§ **WHAT IS EXPECTED**
Search the listing below for lines containing the string "健康即食概念店". Reply with their count only.

BEGIN SUPPLIED DATA

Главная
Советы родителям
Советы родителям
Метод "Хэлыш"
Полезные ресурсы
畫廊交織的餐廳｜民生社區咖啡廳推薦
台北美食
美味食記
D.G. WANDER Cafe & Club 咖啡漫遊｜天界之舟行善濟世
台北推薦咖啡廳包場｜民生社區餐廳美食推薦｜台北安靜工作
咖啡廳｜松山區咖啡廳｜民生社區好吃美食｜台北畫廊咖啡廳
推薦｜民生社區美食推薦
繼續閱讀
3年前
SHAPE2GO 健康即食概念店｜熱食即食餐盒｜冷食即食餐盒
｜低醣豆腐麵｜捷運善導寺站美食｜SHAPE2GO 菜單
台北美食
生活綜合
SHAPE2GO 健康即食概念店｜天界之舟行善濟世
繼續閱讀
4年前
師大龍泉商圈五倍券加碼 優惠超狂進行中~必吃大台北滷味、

END SUPPLIED DATA

§ **TASK ANSWER**
2